Four States Sue To Stop U.S. from Ceding Internet Control
A U.S. Department of Commerce contract with the Internet Corporation for Assigned Names and Numbers, or ICANN, is set to expire Friday. ICANN, formed in 1998, manages domain names and assigns Internet service provider numbers.
In June, the Department of Commerce and the National Telecommunications and Information Administration announced that ICANN had submitted a proposal for complete privatization of the system, and that the United States would relinquish stewardship when the contract expires.
The Republican attorneys general from the four states filed the lawsuit Wednesday in federal court in Galveston, Texas. They say the states “will lose the predictability, certainty, and protections that currently flow from federal stewardship of the Internet and instead be subjected to ICANN’s unchecked control,” the lawsuit alleges.
The suit says that President Barack Obama’s plan to hand over control of the Internet in an illegal transfer of U.S. government property and that it requires congressional approval.
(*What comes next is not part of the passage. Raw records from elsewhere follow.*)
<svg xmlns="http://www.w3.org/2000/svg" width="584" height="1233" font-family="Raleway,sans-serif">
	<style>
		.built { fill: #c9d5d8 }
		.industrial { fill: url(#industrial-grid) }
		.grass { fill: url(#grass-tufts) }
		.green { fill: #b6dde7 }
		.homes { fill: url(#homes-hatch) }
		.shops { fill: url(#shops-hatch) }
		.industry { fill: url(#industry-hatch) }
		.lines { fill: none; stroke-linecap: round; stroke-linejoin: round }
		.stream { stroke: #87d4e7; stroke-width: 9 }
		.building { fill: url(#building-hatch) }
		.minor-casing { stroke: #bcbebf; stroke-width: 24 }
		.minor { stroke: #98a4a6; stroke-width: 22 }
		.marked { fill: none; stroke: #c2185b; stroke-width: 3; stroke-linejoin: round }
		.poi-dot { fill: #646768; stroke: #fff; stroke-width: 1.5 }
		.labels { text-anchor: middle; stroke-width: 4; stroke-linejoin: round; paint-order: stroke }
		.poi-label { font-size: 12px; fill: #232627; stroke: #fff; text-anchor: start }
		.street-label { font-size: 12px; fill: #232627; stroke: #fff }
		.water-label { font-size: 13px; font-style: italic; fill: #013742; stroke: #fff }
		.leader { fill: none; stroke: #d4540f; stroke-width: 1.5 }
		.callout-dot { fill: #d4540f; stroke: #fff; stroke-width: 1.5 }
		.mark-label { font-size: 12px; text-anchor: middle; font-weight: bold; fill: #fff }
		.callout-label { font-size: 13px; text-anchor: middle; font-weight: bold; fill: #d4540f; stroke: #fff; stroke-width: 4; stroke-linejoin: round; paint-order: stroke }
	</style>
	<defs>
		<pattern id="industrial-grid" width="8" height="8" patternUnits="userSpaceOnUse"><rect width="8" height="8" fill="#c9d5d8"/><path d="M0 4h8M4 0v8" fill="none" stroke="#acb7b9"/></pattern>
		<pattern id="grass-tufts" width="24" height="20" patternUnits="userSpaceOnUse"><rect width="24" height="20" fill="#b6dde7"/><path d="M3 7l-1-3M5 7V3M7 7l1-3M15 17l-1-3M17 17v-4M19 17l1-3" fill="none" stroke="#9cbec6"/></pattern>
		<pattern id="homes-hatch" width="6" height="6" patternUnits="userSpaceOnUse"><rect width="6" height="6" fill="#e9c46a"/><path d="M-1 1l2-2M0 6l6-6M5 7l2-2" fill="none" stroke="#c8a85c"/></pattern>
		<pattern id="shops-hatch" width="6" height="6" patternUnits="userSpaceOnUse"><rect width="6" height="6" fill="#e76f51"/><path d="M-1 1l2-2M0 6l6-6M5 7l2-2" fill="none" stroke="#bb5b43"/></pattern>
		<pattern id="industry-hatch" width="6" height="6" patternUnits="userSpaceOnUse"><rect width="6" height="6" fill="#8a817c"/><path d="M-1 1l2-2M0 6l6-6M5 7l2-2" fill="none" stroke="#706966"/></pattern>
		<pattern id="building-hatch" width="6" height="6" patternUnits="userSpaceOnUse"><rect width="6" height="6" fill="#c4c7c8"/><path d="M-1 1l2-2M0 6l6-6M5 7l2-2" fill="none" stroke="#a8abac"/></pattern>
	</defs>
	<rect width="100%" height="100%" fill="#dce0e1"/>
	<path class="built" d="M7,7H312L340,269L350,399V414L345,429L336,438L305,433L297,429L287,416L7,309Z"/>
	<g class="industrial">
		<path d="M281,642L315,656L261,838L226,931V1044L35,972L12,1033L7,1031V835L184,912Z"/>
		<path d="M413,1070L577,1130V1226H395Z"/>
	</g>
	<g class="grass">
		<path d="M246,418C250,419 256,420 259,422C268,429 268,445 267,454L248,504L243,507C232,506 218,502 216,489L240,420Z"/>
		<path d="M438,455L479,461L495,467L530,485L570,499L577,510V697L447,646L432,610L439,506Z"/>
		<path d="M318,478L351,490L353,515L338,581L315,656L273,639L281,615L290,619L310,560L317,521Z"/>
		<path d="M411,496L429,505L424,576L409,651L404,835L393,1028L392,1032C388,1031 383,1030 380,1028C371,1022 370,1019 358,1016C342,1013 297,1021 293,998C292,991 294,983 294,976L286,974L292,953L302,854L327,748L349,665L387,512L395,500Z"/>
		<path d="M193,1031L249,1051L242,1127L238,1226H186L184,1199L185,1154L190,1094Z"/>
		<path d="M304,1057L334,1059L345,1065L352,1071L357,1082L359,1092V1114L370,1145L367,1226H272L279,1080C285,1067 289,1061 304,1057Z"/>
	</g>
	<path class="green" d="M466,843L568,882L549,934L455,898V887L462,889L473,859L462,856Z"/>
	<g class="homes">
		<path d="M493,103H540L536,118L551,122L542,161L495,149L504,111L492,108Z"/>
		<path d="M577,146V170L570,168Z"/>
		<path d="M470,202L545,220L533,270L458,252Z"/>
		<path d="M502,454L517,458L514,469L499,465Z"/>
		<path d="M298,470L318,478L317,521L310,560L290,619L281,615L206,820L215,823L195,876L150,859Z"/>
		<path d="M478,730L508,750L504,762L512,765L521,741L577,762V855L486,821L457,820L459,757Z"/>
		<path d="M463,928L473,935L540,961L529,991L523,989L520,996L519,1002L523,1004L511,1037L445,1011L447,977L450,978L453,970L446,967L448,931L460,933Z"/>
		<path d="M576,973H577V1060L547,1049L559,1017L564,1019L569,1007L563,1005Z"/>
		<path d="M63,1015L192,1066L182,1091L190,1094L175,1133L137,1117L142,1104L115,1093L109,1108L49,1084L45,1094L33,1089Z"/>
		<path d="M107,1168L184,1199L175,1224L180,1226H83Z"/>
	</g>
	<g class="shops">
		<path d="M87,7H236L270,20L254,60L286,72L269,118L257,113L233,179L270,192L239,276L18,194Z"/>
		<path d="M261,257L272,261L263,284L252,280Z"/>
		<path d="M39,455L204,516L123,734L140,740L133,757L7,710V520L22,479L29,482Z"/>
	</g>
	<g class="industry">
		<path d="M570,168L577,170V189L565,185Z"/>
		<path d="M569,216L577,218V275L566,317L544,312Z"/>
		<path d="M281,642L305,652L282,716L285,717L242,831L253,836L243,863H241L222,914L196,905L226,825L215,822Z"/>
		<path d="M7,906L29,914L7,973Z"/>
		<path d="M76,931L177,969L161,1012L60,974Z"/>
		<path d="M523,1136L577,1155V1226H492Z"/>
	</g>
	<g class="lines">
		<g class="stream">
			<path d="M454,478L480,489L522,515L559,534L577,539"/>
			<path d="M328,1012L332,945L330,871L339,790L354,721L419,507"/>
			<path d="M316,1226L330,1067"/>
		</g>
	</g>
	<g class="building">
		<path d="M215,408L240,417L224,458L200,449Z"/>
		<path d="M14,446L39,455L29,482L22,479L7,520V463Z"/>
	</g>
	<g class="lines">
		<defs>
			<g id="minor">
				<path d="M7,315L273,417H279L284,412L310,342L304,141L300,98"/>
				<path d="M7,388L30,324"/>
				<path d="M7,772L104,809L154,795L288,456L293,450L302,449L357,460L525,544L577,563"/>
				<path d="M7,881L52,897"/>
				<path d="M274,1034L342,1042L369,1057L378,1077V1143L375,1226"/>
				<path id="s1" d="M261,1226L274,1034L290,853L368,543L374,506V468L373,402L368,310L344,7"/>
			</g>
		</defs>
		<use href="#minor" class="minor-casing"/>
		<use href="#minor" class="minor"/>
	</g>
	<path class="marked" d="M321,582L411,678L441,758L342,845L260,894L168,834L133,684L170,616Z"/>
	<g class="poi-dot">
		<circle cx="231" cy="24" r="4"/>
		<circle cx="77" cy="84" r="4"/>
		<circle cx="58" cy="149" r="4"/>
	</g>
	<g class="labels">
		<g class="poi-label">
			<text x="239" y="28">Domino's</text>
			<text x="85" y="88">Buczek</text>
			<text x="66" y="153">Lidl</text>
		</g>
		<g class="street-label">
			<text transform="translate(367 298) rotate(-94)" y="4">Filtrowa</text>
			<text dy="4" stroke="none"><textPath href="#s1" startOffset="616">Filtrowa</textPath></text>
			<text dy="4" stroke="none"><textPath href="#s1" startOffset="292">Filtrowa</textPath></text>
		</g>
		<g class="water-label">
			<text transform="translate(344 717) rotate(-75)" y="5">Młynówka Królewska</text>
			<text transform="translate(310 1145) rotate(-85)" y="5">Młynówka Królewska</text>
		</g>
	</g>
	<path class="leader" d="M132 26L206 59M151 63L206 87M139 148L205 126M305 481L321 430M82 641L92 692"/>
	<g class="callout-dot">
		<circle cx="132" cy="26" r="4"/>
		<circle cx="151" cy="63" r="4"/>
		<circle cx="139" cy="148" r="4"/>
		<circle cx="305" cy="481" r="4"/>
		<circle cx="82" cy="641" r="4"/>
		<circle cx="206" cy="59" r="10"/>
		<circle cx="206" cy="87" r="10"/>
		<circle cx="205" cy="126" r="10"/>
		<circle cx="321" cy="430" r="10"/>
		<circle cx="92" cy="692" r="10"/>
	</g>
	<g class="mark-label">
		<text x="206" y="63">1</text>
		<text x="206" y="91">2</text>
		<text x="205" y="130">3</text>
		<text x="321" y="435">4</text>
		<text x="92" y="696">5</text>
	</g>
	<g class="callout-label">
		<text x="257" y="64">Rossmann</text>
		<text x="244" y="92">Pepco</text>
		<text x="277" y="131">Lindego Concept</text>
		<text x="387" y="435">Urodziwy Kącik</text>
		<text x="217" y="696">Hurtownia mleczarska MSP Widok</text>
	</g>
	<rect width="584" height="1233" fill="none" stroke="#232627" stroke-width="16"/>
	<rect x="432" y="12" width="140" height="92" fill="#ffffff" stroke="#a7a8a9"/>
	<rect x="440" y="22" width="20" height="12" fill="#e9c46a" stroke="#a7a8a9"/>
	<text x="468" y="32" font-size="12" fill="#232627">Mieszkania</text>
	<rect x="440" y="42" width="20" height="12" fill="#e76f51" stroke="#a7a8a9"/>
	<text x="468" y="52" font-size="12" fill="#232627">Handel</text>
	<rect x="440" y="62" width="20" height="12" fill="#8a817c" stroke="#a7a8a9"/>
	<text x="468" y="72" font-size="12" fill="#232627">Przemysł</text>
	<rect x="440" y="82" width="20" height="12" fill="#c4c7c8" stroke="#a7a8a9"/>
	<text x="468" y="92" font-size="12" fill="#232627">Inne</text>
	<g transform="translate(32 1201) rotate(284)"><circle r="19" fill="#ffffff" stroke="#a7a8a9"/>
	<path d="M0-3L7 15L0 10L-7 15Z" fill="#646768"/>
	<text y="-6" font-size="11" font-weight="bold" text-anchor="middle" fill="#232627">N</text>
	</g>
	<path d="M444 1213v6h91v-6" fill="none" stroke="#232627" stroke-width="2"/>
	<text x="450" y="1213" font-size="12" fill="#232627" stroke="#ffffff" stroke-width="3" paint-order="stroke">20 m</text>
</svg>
“Trusting authoritarian regimes to ensure the continued freedom of the Internet is lunacy,” Texas Attorney General Ken Paxton said in a statement. “The president does not have the authority to simply give away America’s pioneering role in ensuring that the Internet remains a place where free expression can flourish.”
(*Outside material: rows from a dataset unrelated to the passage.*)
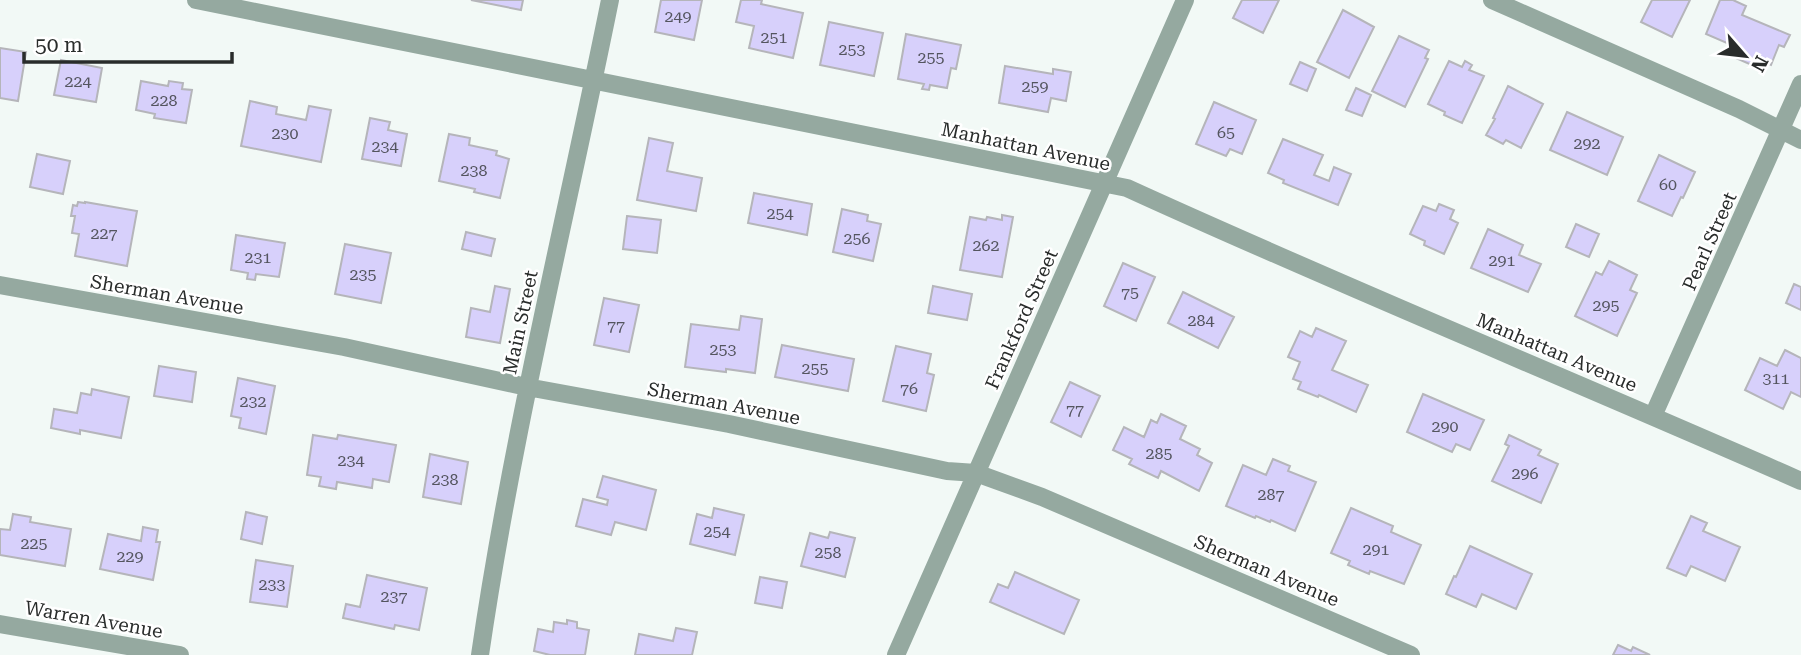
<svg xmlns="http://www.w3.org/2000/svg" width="1801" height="655" font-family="'Roboto Serif',serif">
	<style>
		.building { fill: #d7d0fb; stroke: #b5b5ba; stroke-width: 2 }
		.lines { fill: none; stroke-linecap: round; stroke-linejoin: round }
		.minor { stroke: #95a9a0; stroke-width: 18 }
		.labels { text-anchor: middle; stroke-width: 5; stroke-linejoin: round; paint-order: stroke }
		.number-label { font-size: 16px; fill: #54555f }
		.street-label { font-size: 19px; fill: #292c2b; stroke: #fff }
	</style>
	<rect width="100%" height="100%" fill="#f2f9f6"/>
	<path class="building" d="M471,0H523L521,10Z
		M661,0H702L694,40L655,32Z
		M741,0H762L761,4L803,13L793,58L749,48L754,26L736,22Z
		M1242,0H1279L1263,33L1233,18Z
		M1652,0H1690L1672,37L1641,22Z
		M1720,0H1733L1746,6L1742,15L1790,35L1784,47L1779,45L1771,65L1758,59L1754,66L1729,55L1734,46L1706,34Z
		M1343,10L1374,27L1349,78L1317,62Z
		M829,22L883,33L874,76L820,65Z
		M906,34L961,45L956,69L951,68L947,88L930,85L929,90L922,89L924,84L898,79Z
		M1399,36L1429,50L1425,58L1428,59L1405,107L1372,91Z
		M0,48L26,52L18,101L0,98Z
		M61,60L102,68L96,102L54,95Z
		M1449,61L1462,67L1465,61L1472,65L1469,70L1484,76L1462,123L1444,115L1445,112L1428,104Z
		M1300,62L1316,69L1307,91L1290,84Z
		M1005,66L1053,74V69L1071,72L1066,101L1051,98L1048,112L999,103Z
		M141,81L168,86L169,81L183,83L182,89L192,90L186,123L154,118L155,114L136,110Z
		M1508,86L1543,104L1521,148L1506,140L1503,144L1486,135L1495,119L1493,118Z
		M1356,88L1371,95L1362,116L1346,110Z
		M250,101L277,107L276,114L306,120L309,106L331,110L321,162L241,146Z
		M1214,102L1256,120L1242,154L1230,149L1226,156L1196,144Z
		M1567,112L1623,137L1607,175L1550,150Z
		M370,118L390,122L388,130L407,134L401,166L362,159Z
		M449,134L470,138L469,145L497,151L496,155L509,159L500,198L474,192L475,189L439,181Z
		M649,138L673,143L667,171L702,178L696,211L637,200Z
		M1283,139L1323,155L1314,175L1329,181L1334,167L1351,174L1338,205L1283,183L1284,180L1268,173Z
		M37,154L70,161L63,194L30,187Z
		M1659,155L1695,172L1683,198L1681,197L1672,216L1638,201Z
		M754,193L812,204L807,235L748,223Z
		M78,202L85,203V202L137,211L127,266L75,256L79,234L72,233L75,216H71L73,205L77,206Z
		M1439,204L1454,210L1450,219L1458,223L1444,254L1424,245L1425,241L1410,234L1423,206L1436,211Z
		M842,209L868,215L867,221L881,224L873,261L833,252Z
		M1002,215L1013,217L1002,277L960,270L970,217L986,220L987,217L1002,220Z
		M627,216L661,220L657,253L623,249Z
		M1576,224L1599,234L1589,257L1566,247Z
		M1488,229L1523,245L1519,255L1541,264L1528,292L1471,268Z
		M466,232L495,239L491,256L462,249Z
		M236,235L285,243L279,277L256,274L255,280L247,279L248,273L231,270Z
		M345,244L391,253L381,303L335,294Z
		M1609,261L1637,275L1630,290L1637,293L1617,336L1575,316L1596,272L1602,275Z
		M1123,263L1155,277L1136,321L1104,306Z
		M1794,284L1801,287V310L1786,303Z
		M495,286L510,289L500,343L466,337L471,308L490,312Z
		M933,286L972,294L967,320L928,313Z
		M1183,292L1234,317L1218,348L1168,323Z
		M604,298L639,305L629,352L594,345Z
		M741,316L762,319L755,373L726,369V372L685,367L691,324L739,330Z
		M1316,328L1346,341L1332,370L1368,385L1356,412L1319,395L1318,397L1298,389L1301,382L1293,379L1300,362L1288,357L1300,331L1312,337Z
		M782,345L854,359L848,391L775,377Z
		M896,346L931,354L927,373L934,375L926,411L883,401Z
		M1785,350L1801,358V397L1791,392L1783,409L1745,390L1760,358L1777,366Z
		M159,366L196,372L192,402L154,396Z
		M238,378L275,386L266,434L239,428L241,418L231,416Z
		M1070,382L1100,396L1081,437L1051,422Z
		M92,389L129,397L121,438L80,430V434L51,428L54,409L77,413L81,393L91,395Z
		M1423,394L1484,420L1470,450L1456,444L1452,452L1407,432Z
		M1161,414L1186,426L1180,439L1200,449L1197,455L1212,463L1199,491L1161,471L1158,478L1129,464L1132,459L1113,450L1124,427L1144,437L1151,420L1157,423Z
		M313,435L337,439L338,435L396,445L389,482L373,479L372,488L337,482L336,489L319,486L321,477L307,475Z
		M1509,435L1541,450L1538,455L1558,464L1541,503L1492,481L1509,446L1505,444Z
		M430,454L468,462L461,504L423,497Z
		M1273,459L1290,466L1288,471L1316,482L1295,531L1271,520L1270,522L1256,516L1255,518L1226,506L1243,465L1266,475Z
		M603,476L656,490L646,530L615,522L611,535L576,526L583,499L607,505L608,500L597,497Z
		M714,508L744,515L735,555L690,544L697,514L712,518Z
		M1351,508L1393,526L1391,532L1421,545L1404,584L1370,571L1369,574L1348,565L1350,561L1331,553Z
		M246,512L267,517L262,544L241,539Z
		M13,514L31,517L30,522L71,529L65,566L0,555V529L10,530Z
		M1691,516L1707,523L1703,531L1740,547L1725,581L1691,566L1686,576L1667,568Z
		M143,527L158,530L156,542H160L153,580L100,569L108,534L141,541Z
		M830,532L855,538L845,577L801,566L810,533L828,538Z
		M1470,546L1532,574L1516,609L1482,594L1476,607L1446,594L1454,576L1456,577Z
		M256,560L293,566L287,607L250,602Z
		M1015,572L1079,600L1064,634L990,602L998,584L1008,588Z
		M367,575L427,588L419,630L395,625L394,629L343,618L346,604L360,607Z
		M760,577L787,582L782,608L755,603Z
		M567,620L577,622V628L589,630L585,655H550L534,651L538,629L553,632L554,622L567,624Z
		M676,628L697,632L692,655H635L639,634L673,641Z
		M1618,645L1631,651L1633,647L1650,655H1613Z"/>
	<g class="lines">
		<path class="minor" d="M196,0L1127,188C1350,290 1577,382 1801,481
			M1492,0L1739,109L1801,140
			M0,285L344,347L527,387L729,424L947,471L976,473L1042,497L1411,655
			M1653,416L1801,84
			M0,624L180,655
			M480,655C512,435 566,218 610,0
			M896,655L1185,0"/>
	</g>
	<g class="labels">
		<g class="number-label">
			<text x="678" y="22">249</text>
			<text x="774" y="43">251</text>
			<text x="852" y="55">253</text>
			<text x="931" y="63">255</text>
			<text x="78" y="87">224</text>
			<text x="1035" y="92">259</text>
			<text x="164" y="106">228</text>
			<text x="1226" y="138">65</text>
			<text x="285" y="139">230</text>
			<text x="1587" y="149">292</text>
			<text x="385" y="152">234</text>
			<text x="474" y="176">238</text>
			<text x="1668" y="190">60</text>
			<text x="780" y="219">254</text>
			<text x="104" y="239">227</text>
			<text x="857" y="244">256</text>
			<text x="986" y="251">262</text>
			<text x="258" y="263">231</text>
			<text x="1502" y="266">291</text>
			<text x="363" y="280">235</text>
			<text x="1130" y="298">75</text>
			<text x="1606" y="311">295</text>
			<text x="1201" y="326">284</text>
			<text x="616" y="331">77</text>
			<text x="723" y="355">253</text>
			<text x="815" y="374">255</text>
			<text x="1776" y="384">311</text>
			<text x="909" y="394">76</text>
			<text x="253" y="407">232</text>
			<text x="1075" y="415">77</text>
			<text x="1445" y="432">290</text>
			<text x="1159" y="459">285</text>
			<text x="351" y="466">234</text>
			<text x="1525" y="479">296</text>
			<text x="445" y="485">238</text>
			<text x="1271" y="500">287</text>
			<text x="717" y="537">254</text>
			<text x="34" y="549">225</text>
			<text x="1376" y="555">291</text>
			<text x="828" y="558">258</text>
			<text x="130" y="562">229</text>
			<text x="272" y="590">233</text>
			<text x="394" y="602">237</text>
		</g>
		<g class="street-label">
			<text transform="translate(1026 146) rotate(12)" y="7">Manhattan Avenue</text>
			<text transform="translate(1709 241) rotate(-66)" y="7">Pearl Street</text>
			<text transform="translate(167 294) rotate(10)" y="7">Sherman Avenue</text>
			<text transform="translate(1021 319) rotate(-66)" y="7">Frankford Street</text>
			<text transform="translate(520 322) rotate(-78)" y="7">Main Street</text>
			<text transform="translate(1557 352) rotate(23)" y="7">Manhattan Avenue</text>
			<text transform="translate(724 403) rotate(11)" y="7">Sherman Avenue</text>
			<text transform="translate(1267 570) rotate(23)" y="7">Sherman Avenue</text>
			<text transform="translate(94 619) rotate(10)" y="7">Warren Avenue</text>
		</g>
	</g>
	<g transform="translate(1745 56) rotate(118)" stroke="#ffffff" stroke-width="5" paint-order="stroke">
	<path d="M0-5L12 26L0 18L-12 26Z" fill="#292c2b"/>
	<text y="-10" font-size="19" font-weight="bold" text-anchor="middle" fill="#292c2b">N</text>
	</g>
	<path d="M24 52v10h208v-10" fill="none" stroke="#292c2b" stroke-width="3.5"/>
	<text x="35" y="52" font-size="21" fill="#292c2b" stroke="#ffffff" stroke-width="5" paint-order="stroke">50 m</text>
</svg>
Texas Sen. Ted Cruz has been vocal in his opposition to the move, saying the United States is “giving away the Internet.”
The ICANN board of directors is overseen by the Governmental Advisory Committee, which includes 111 countries, including China, Russia and Iran. But according to the organization’s website, countries don’t control the Internet.
“The United States government’s contract with ICANN does not give the U.S. any power to regulate or protect speech on the Internet … The freedom of any person to express his or herself on the globally interoperable Internet is in fact enhanced by the transition moving forward.”
Assistant Secretary of Commerce Larry Strickling said Internet freedom is best preserved by handing it over to those who use and operate the networks.
“Free expression is protected by the open, decentralized nature of the Internet, the neutral manner in which the technical aspects of the Internet are managed and the commitment of stakeholders to maintain openness,” Strickling said at the Internet Governance Forum in Washington in July.
He noted “privatizing the domain name system has been a goal of Democratic and Republican administrations since 1997.”
The case will be heard on Friday afternoon in Galveston, Texas, before Judge George Hanks of the U.S. District Court for the Southern District of Texas.
Hanks was appointed to the bench by President Barack Obama in 2015.